Mahsa Pazokifard, who lives in Orange County, California, was diagnosed with IgG4-related disease in 2022. She explains how years of overlooked symptoms and dismissive care made connecting her medical history — and getting a diagnosis — incredibly difficult.
Transcript
I’m really only now able to connect everything in my medical history, because it took so long to actually connect the dots. It wasn’t until I was in university when things got really rough. My bronchitis even got worse. I was coughing up blood. I was constantly in and out of the ER, and they would just say, “It’s stress. It’s hormones. You’re dehydrated.”
I remember telling them, “Hey, I drink a lot of water, by the way.” And their response was always, “Good! That’s really good.” But nobody was actually asking, “Hey, how much water do you drink?” For me to say, “At least a gallon — sometimes up to two.”
I had come to know that I had cysts, tumors, masses, nodules — but everything was always considered too small, or assumed to be benign. They don’t know to check for certain things. They just follow the cancer protocols they have on hand. No matter what else you tell them, they say, “We’ve got to check this list of 100 things first before we can actually listen to what you’re telling us.”

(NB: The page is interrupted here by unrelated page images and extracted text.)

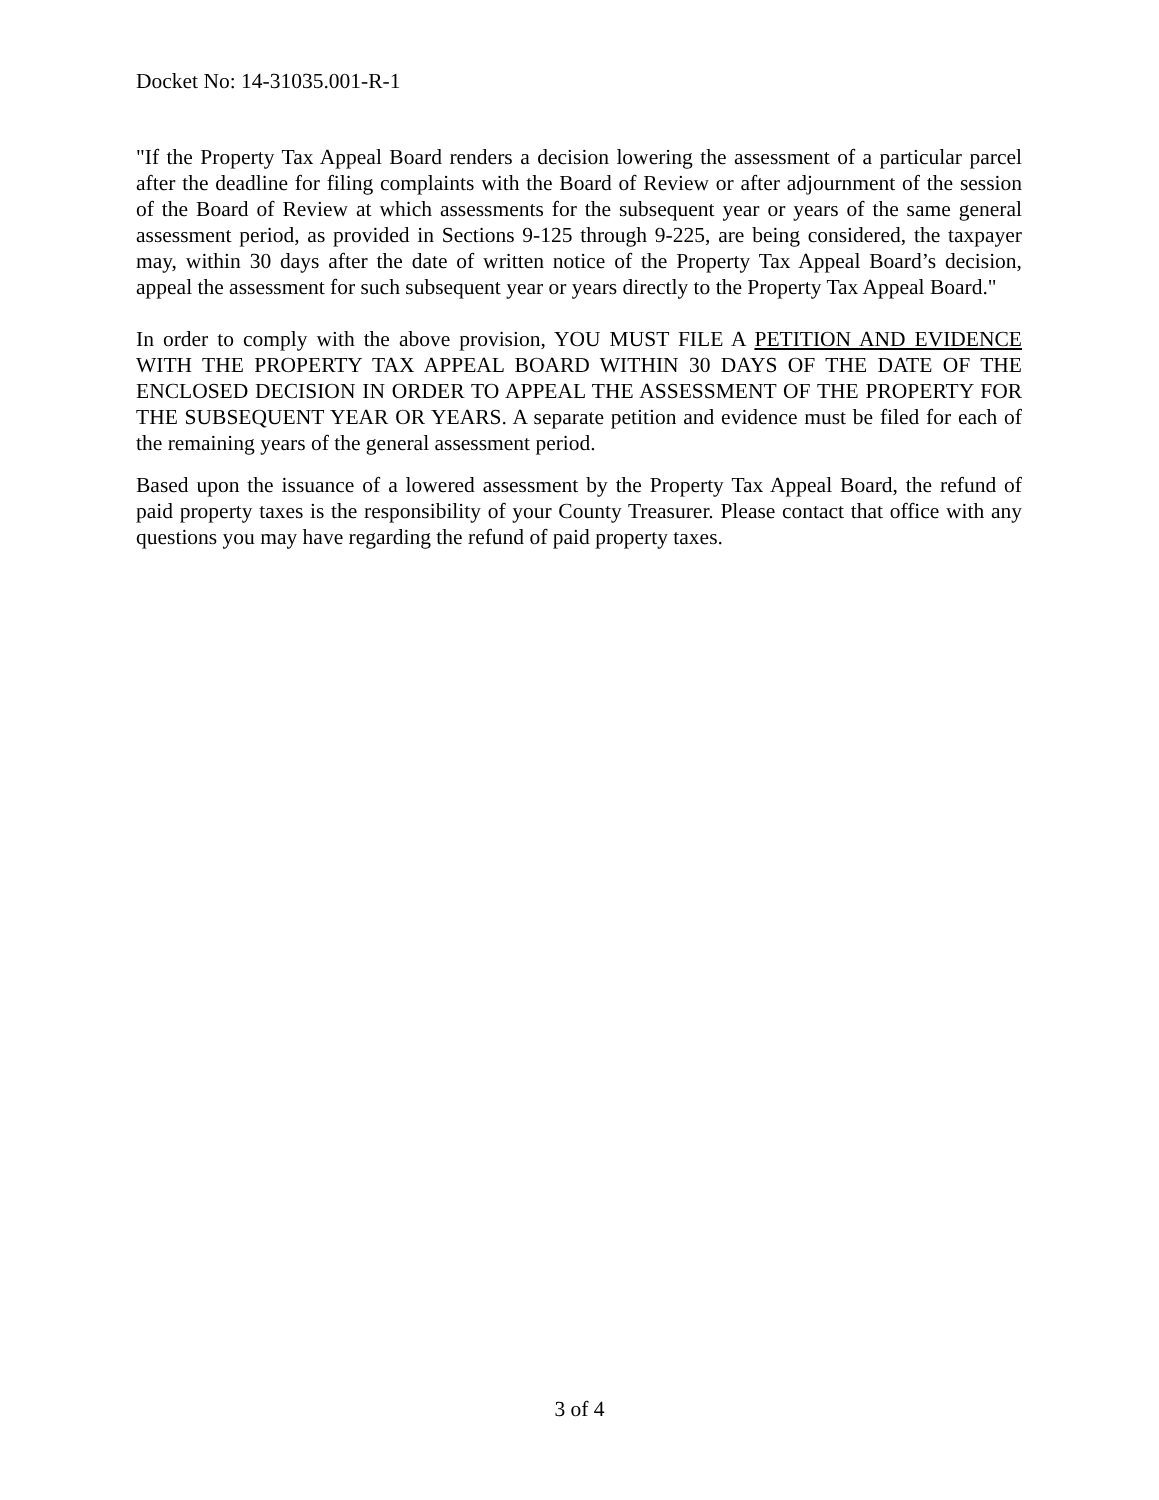Docket No: 14-31035.001-R-1
"If the Property Tax Appeal Board renders a decision lowering the assessment of a particular parcel after the deadline for filing complaints with the Board of Review or after adjournment of the session of the Board of Review at which assessments for the subsequent year or years of the same general assessment period, as provided in Sections 9-125 through 9-225, are being considered, the taxpayer may, within 30 days after the date of written notice of the Property Tax Appeal Board’s decision, appeal the assessment for such subsequent year or years directly to the Property Tax Appeal Board."
In order to comply with the above provision, YOU MUST FILE A PETITION AND EVIDENCE WITH THE PROPERTY TAX APPEAL BOARD WITHIN 30 DAYS OF THE DATE OF THE ENCLOSED DECISION IN ORDER TO APPEAL THE ASSESSMENT OF THE PROPERTY FOR THE SUBSEQUENT YEAR OR YEARS. A separate petition and evidence must be filed for each of the remaining years of the general assessment period.
Based upon the issuance of a lowered assessment by the Property Tax Appeal Board, the refund of paid property taxes is the responsibility of your County Treasurer. Please contact that office with any questions you may have regarding the refund of paid property taxes.
3 of 4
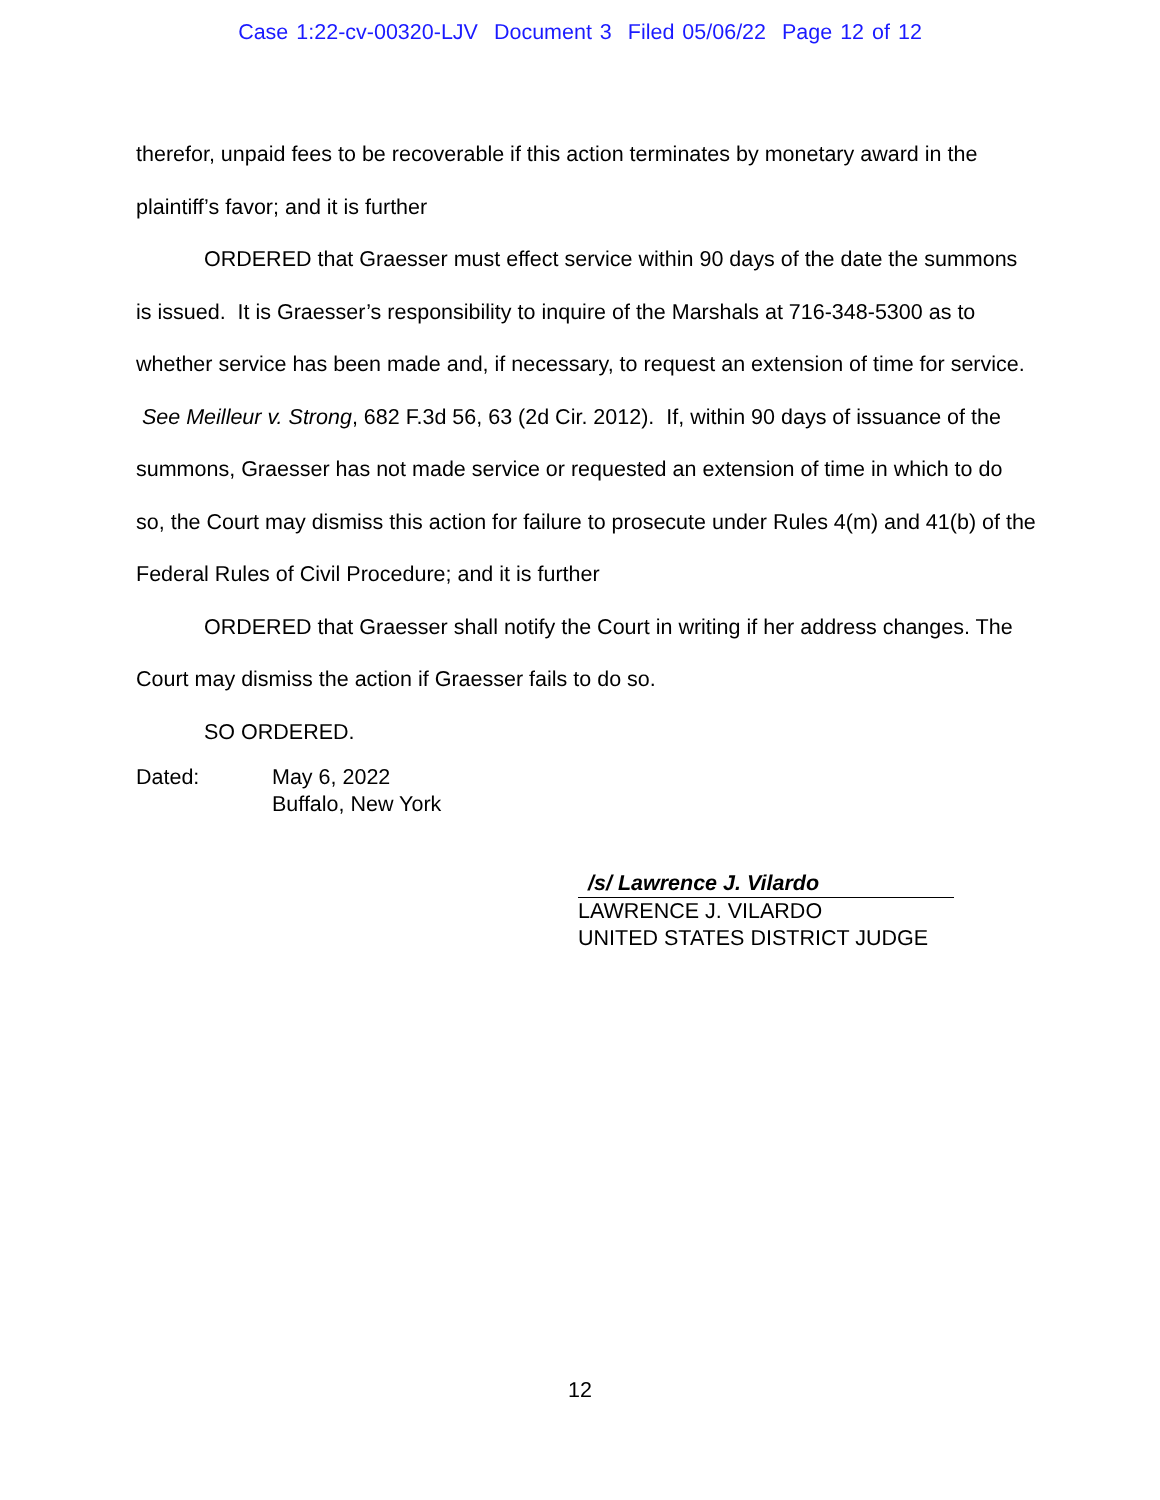Case 1:22-cv-00320-LJV Document 3 Filed 05/06/22 Page 12 of 12
therefor, unpaid fees to be recoverable if this action terminates by monetary award in the plaintiff’s favor; and it is further
ORDERED that Graesser must effect service within 90 days of the date the summons is issued. It is Graesser’s responsibility to inquire of the Marshals at 716-348-5300 as to whether service has been made and, if necessary, to request an extension of time for service. See Meilleur v. Strong, 682 F.3d 56, 63 (2d Cir. 2012). If, within 90 days of issuance of the summons, Graesser has not made service or requested an extension of time in which to do so, the Court may dismiss this action for failure to prosecute under Rules 4(m) and 41(b) of the Federal Rules of Civil Procedure; and it is further
ORDERED that Graesser shall notify the Court in writing if her address changes. The Court may dismiss the action if Graesser fails to do so.
SO ORDERED.
Dated: May 6, 2022
Buffalo, New York
/s/ Lawrence J. Vilardo
LAWRENCE J. VILARDO
UNITED STATES DISTRICT JUDGE
12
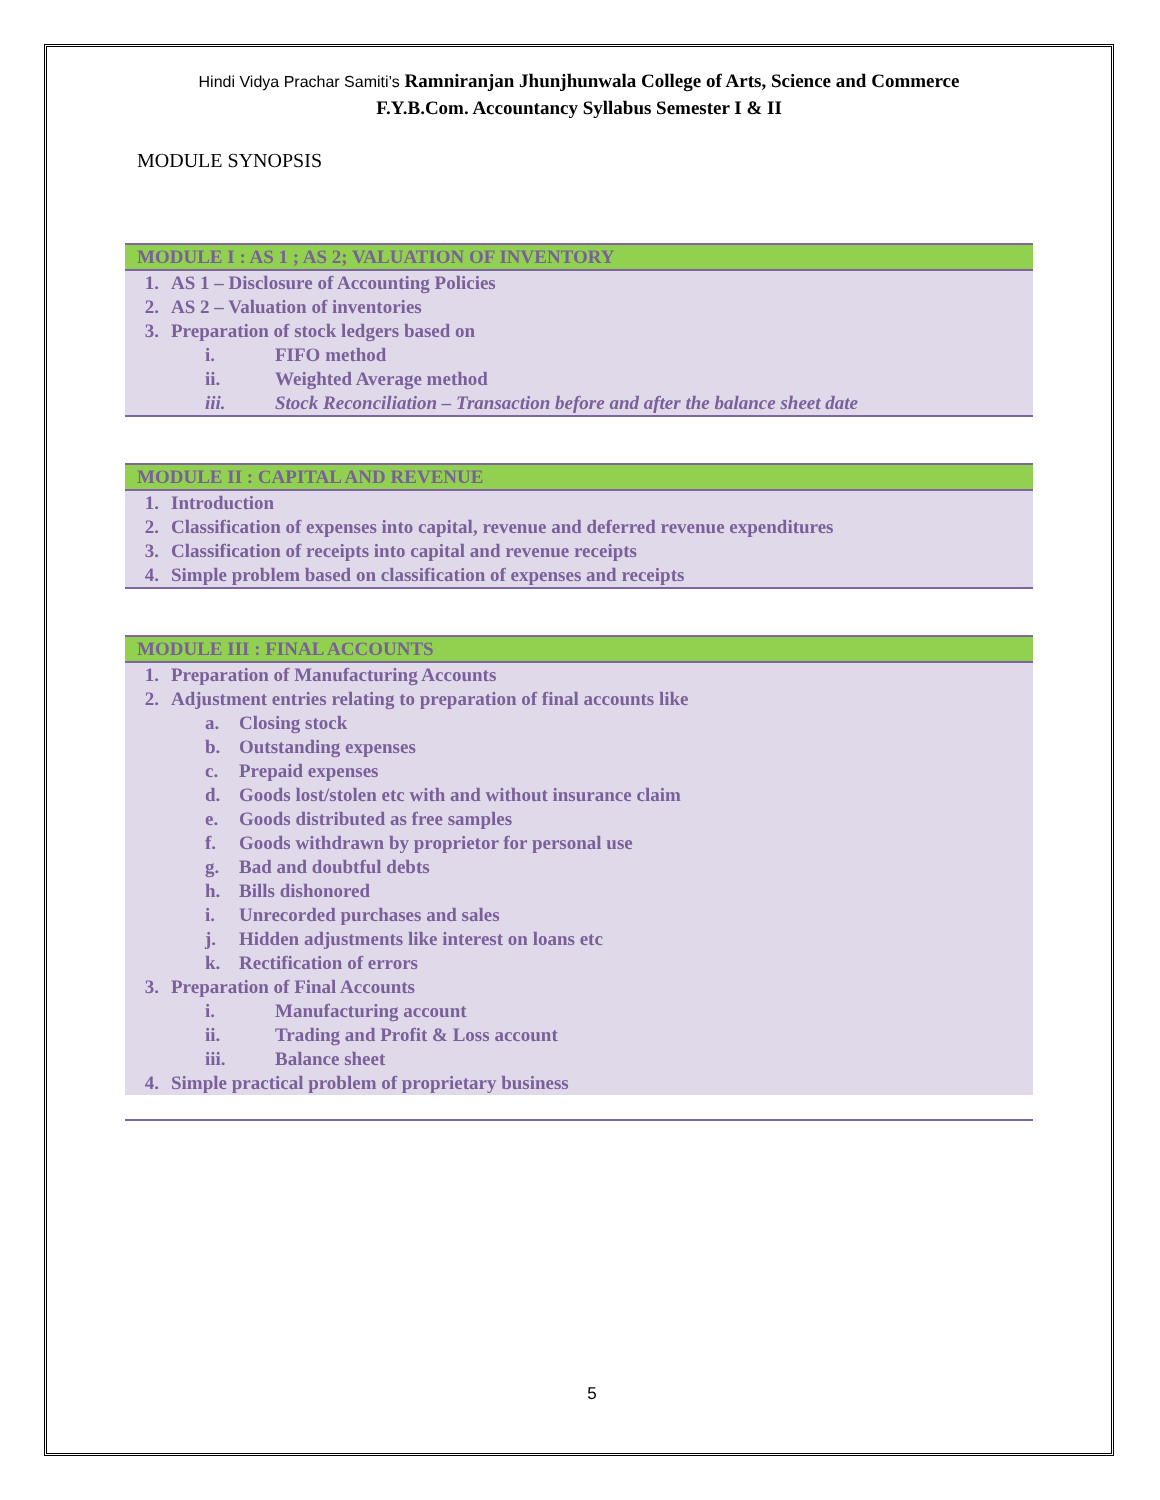Hindi Vidya Prachar Samiti’s Ramniranjan Jhunjhunwala College of Arts, Science and Commerce
F.Y.B.Com. Accountancy Syllabus Semester I & II
MODULE SYNOPSIS
MODULE I : AS 1 ; AS 2; VALUATION OF INVENTORY
1. AS 1 – Disclosure of Accounting Policies
2. AS 2 – Valuation of inventories
3. Preparation of stock ledgers based on
i. FIFO method
ii. Weighted Average method
iii. Stock Reconciliation – Transaction before and after the balance sheet date
MODULE II : CAPITAL AND REVENUE
1. Introduction
2. Classification of expenses into capital, revenue and deferred revenue expenditures
3. Classification of receipts into capital and revenue receipts
4. Simple problem based on classification of expenses and receipts
MODULE III : FINAL ACCOUNTS
1. Preparation of Manufacturing Accounts
2. Adjustment entries relating to preparation of final accounts like
a. Closing stock
b. Outstanding expenses
c. Prepaid expenses
d. Goods lost/stolen etc with and without insurance claim
e. Goods distributed as free samples
f. Goods withdrawn by proprietor for personal use
g. Bad and doubtful debts
h. Bills dishonored
i. Unrecorded purchases and sales
j. Hidden adjustments like interest on loans etc
k. Rectification of errors
3. Preparation of Final Accounts
i. Manufacturing account
ii. Trading and Profit & Loss account
iii. Balance sheet
4. Simple practical problem of proprietary business
5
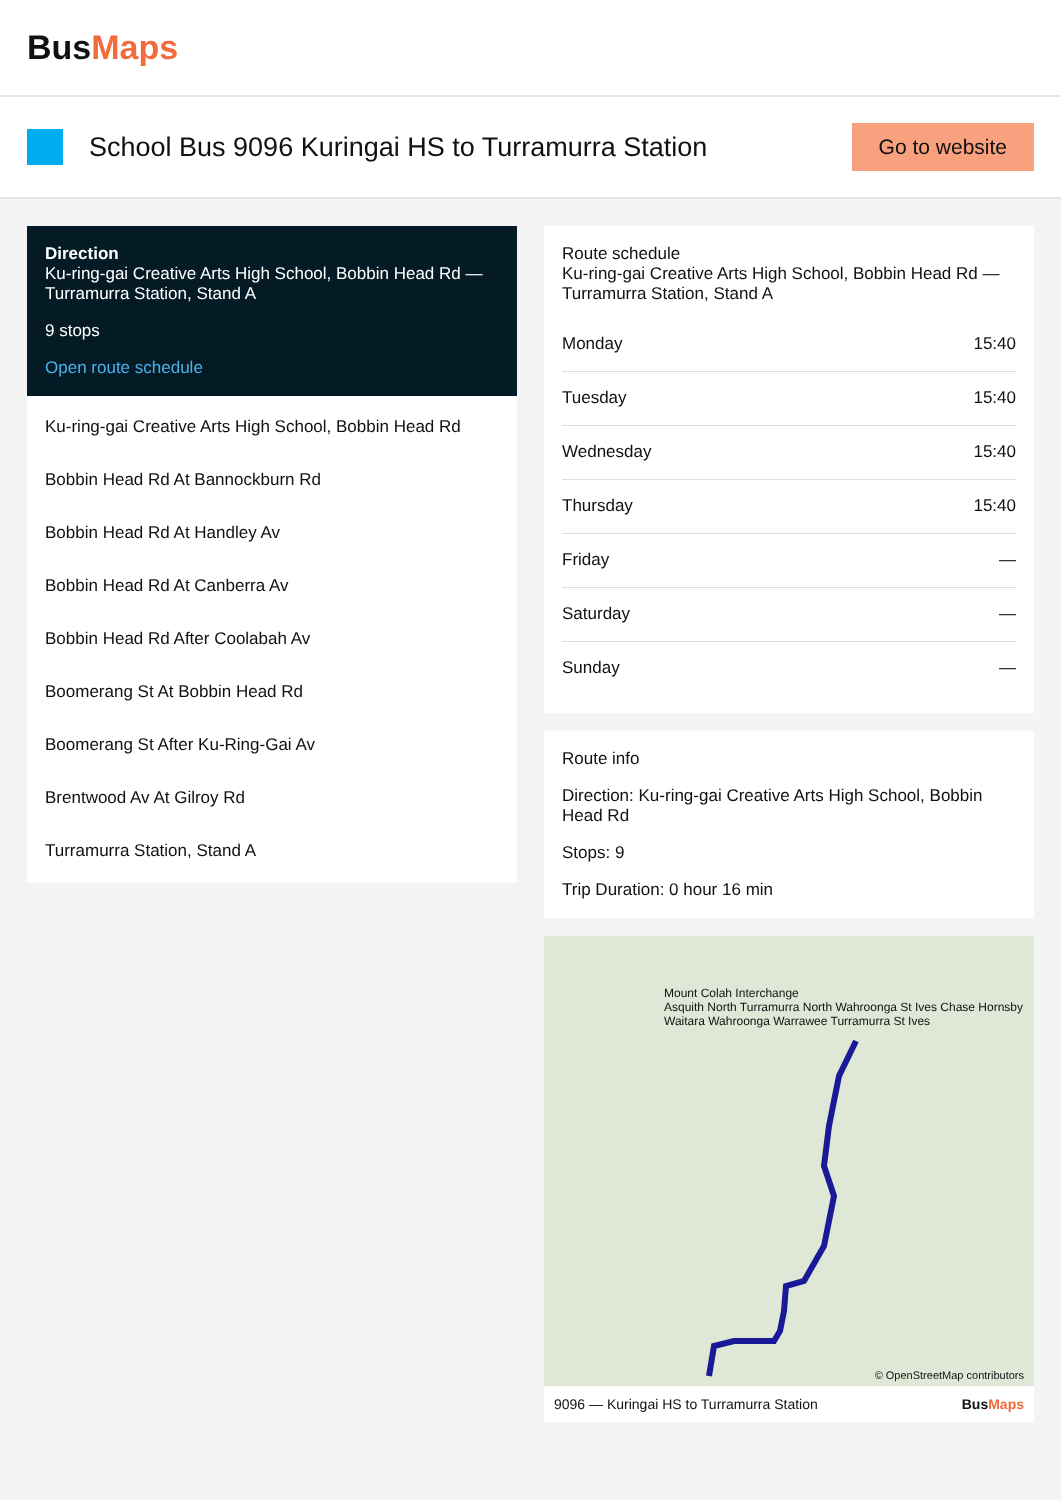BusMaps
School Bus 9096 Kuringai HS to Turramurra Station
Go to website
Direction
Ku-ring-gai Creative Arts High School, Bobbin Head Rd — Turramurra Station, Stand A
9 stops
Open route schedule
Ku-ring-gai Creative Arts High School, Bobbin Head Rd
Bobbin Head Rd At Bannockburn Rd
Bobbin Head Rd At Handley Av
Bobbin Head Rd At Canberra Av
Bobbin Head Rd After Coolabah Av
Boomerang St At Bobbin Head Rd
Boomerang St After Ku-Ring-Gai Av
Brentwood Av At Gilroy Rd
Turramurra Station, Stand A
Route schedule
Ku-ring-gai Creative Arts High School, Bobbin Head Rd — Turramurra Station, Stand A
| Monday | 15:40 |
| Tuesday | 15:40 |
| Wednesday | 15:40 |
| Thursday | 15:40 |
| Friday | — |
| Saturday | — |
| Sunday | — |
Route info
Direction: Ku-ring-gai Creative Arts High School, Bobbin Head Rd
Stops: 9
Trip Duration: 0 hour 16 min
Mount Colah Interchange
Asquith North Turramurra North Wahroonga St Ives Chase Hornsby Waitara Wahroonga Warrawee Turramurra St Ives
© OpenStreetMap contributors
9096 — Kuringai HS to Turramurra Station BusMaps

I woke up one day in March 2022, and my eyes were shut. My bloodwork will always tell you I’m fine. My vitals when I’m sitting will always tell you I’m fine. And yet my body is failing at the same time.
You go into the doctor’s office, and not only do they say “stress” or “hormones” because you’re a female — they were also thinking I was crazy. They were deeming me unfit.
When you have autonomic dysfunction, nobody really knows how to handle that. And that’s what was happening. That made it really difficult to get a diagnosis.